Один английский критик, анализируя картины художника Босха, пишет: «…В глазах Босха слава и наслаждения, в которых господствующий класс и связанная с ним интеллигенция усматривали цель бытия, высший смысл женщин, — не более как прах и тлен. Земную славу он изображал в виде воза с сеном, а рядом с раем чувственной любви он ставит ад, куда прямой дорогой ведет служение богам наслаждения…» Итак, вот шопенгауэровский тезис, равно и тезис буддийский: жизнь есть усилие (желание), усилие есть страдание; одно только страдание положительно. «Если бы кто пожелал других Доказательств тому, что удовольствие по самой природе своей отрицательно, то их можно было бы найти в искусстве, в особенности в поэзии, которая, как и эпическая поэзия, только и говорит, что о страданиях, усилиях, о борьбе за счастье; никогда они не рисуют нам полного и прочного счастья; последнее, как нечто несуществующее, невозможное, не может составлять предмет искусства. Изображать полнейшее счастье — это, собственно, цель, которую ставит себе идиллия; но очевидно, что в этой форме и идиллия вполне не состоятельна» (Рибо).

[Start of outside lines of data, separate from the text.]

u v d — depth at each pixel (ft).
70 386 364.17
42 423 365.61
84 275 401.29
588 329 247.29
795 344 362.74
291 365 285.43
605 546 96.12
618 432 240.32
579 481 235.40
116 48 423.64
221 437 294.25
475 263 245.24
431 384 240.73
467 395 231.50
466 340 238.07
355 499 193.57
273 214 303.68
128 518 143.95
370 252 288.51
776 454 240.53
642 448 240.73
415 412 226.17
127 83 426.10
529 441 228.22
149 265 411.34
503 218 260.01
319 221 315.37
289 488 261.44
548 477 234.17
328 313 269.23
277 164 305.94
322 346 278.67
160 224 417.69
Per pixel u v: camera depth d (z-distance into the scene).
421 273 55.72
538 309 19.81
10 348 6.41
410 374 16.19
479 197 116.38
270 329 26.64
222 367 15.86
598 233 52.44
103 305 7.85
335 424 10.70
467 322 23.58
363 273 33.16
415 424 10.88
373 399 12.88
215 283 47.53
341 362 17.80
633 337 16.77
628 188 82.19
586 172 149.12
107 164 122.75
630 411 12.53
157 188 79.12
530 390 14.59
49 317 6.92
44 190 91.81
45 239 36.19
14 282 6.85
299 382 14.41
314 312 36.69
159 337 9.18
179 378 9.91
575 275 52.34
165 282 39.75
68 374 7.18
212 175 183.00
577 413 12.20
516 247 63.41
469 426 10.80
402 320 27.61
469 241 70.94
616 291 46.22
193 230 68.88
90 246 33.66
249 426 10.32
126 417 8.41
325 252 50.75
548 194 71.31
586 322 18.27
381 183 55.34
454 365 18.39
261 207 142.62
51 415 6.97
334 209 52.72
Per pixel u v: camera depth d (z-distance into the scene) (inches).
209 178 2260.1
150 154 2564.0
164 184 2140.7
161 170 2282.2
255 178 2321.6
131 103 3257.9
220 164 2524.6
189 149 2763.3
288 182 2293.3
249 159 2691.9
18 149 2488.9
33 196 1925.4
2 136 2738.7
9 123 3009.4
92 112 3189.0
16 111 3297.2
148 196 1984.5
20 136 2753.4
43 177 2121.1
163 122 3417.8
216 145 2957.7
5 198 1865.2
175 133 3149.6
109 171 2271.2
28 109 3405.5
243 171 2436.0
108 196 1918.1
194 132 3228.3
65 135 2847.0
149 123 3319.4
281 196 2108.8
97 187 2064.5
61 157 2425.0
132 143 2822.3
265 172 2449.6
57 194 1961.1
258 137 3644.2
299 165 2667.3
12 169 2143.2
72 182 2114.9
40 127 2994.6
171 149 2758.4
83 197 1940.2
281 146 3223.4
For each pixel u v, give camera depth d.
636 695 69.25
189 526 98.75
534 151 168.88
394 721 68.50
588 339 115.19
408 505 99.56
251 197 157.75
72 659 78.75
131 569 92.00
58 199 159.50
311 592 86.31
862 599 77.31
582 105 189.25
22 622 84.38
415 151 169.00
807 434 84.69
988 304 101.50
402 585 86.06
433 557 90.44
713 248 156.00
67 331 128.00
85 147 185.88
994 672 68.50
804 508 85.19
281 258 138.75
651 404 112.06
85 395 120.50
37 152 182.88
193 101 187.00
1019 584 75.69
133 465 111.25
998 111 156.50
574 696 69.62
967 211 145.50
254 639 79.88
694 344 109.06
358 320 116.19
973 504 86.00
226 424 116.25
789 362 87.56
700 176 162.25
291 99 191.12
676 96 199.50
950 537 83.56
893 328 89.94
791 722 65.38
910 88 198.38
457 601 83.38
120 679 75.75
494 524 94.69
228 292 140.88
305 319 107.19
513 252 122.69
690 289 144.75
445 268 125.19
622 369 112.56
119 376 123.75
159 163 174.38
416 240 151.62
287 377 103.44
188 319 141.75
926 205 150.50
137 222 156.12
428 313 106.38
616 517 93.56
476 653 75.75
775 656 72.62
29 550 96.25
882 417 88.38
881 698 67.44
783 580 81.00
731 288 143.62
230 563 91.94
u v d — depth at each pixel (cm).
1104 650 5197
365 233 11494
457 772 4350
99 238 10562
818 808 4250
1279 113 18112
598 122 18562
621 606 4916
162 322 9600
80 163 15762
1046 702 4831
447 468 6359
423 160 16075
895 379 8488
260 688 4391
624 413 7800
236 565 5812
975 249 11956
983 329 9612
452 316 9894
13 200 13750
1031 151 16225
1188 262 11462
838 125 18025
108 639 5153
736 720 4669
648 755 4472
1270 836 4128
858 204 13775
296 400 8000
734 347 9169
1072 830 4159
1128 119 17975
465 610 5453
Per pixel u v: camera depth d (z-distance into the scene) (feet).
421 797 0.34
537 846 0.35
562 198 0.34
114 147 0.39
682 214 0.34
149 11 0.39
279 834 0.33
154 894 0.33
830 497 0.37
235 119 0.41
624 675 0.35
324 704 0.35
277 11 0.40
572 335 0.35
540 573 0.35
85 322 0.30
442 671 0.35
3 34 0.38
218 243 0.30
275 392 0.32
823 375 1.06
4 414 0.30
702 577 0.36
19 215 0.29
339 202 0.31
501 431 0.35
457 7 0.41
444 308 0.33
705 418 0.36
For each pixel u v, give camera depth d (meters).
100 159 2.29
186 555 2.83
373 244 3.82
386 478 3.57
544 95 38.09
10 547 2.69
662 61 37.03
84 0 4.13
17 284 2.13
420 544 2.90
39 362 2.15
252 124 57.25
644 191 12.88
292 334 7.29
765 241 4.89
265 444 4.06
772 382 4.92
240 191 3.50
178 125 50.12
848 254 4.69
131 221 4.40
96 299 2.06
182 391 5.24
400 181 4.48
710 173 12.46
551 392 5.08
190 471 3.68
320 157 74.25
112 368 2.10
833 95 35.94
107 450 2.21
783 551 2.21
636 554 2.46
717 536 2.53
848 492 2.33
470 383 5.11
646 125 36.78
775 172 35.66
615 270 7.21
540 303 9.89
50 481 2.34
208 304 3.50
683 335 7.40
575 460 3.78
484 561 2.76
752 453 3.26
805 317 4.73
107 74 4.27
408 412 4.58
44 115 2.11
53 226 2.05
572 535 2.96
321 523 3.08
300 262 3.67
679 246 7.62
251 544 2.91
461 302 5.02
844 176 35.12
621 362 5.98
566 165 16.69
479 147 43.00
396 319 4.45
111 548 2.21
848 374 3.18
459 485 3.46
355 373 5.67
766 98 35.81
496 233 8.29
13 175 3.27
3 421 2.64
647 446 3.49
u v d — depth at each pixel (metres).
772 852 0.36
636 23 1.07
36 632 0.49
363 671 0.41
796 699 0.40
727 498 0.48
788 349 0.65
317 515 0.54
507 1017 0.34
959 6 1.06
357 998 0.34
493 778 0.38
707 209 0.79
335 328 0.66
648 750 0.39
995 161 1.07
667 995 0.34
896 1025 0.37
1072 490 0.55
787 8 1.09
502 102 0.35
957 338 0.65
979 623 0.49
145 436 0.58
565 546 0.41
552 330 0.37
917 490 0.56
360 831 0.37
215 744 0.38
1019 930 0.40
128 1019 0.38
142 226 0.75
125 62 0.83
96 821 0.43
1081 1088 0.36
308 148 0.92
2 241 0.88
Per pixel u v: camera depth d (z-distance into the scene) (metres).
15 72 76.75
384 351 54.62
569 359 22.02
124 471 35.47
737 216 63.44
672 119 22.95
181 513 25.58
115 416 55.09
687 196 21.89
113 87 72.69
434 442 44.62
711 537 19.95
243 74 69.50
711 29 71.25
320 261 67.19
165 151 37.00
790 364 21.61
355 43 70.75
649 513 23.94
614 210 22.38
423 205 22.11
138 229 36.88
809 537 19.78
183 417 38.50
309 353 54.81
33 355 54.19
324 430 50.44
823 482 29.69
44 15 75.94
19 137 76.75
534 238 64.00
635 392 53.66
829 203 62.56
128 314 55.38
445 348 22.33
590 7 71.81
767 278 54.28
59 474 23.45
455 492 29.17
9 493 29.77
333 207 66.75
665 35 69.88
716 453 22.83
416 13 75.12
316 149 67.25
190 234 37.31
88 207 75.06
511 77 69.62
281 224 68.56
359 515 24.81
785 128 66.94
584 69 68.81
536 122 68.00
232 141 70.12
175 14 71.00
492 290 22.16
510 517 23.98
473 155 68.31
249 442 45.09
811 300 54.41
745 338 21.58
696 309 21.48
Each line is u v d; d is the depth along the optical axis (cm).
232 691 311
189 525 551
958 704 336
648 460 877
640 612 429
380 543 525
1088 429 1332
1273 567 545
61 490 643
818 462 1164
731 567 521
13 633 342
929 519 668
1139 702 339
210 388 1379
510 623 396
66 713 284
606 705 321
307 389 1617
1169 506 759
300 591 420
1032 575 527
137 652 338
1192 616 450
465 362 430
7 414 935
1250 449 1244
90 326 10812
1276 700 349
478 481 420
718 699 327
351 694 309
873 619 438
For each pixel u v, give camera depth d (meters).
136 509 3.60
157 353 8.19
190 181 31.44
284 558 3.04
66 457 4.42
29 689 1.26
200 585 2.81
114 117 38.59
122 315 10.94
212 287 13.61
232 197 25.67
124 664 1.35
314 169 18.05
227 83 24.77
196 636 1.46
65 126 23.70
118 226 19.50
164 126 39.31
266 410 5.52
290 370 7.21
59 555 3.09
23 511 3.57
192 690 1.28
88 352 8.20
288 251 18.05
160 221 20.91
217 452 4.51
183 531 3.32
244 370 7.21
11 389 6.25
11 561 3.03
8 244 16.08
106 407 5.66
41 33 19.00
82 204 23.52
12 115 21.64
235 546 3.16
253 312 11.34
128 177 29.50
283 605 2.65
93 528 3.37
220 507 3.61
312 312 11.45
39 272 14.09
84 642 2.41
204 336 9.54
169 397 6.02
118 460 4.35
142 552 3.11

Данте заимствовал материал для своего «Ада» из нашего мира. Многие другие поэты и писатели рисуют страдание, томление и кошмары жизни, использовав опыт Данте; например, Гартман фон дер-Ауэ в «Бедном Генрихе», Ленгленд в «Видении о Петре Пахаре», Боккаччо в «Декамероне», Рабле в «Гаргантюа и Пантагрюэле», Шекспир в «Гамлете», «Отелло», «Короле Лире» и др., Гейвуд в «Последней ланкширской ведьме», Кальдерон в «Видении Святого Патрика», Гёте в «Фаусте» (особенно во II части), Байрон в «Манфреде», «Каине», «Шильонском узнике» и др., Шелли в «Мимозе» и др., а также Тик, Новалис, Эйхендорф, Гофман.

«Палач казнит осужденного. В доме умалишенных безумствуют маньяки. Жизнь стала безумием и ужасом», — говорит Кальдерон. Один из героев Кальдерона в «Видении Святого Патрика» некий Энио увидел озеро, где мучаются жрицы земной любви:

Все дрожали В воде, среди ужей и змей. Замерзшие их члены были видны В кристальности прозрачной льдистых вод. Стояли дыбом волосы и были Оскалены их зубы.

Не только поэты и писатели пишут, но и мы в состоянии видеть то, что делается в мире в наше время, что мы испытали сами. Сознательный человек, который в состоянии понять это, свое волевое усилие направляет на путь совершенствования.

Есть и третий путь: когда человек не сознает и не хочет сознавать свою обреченность (конечность), не хочет смотреть правде в глаза. Сам себя обманывает иллюзией наслаждения, не хочет брать на себя ответственность; всю вину (слабость воли и собственную бессознательность) сваливает на природу и социальное устройство. Он не решается самостоятельно определить свой путь. Это есть упадочное бытие. Хайдеггер говорит: в данном случае индивидуум перестает отличаться от материального (бессознательного) объекта. Поэтому философия так долго не могла отличить субъект от объекта.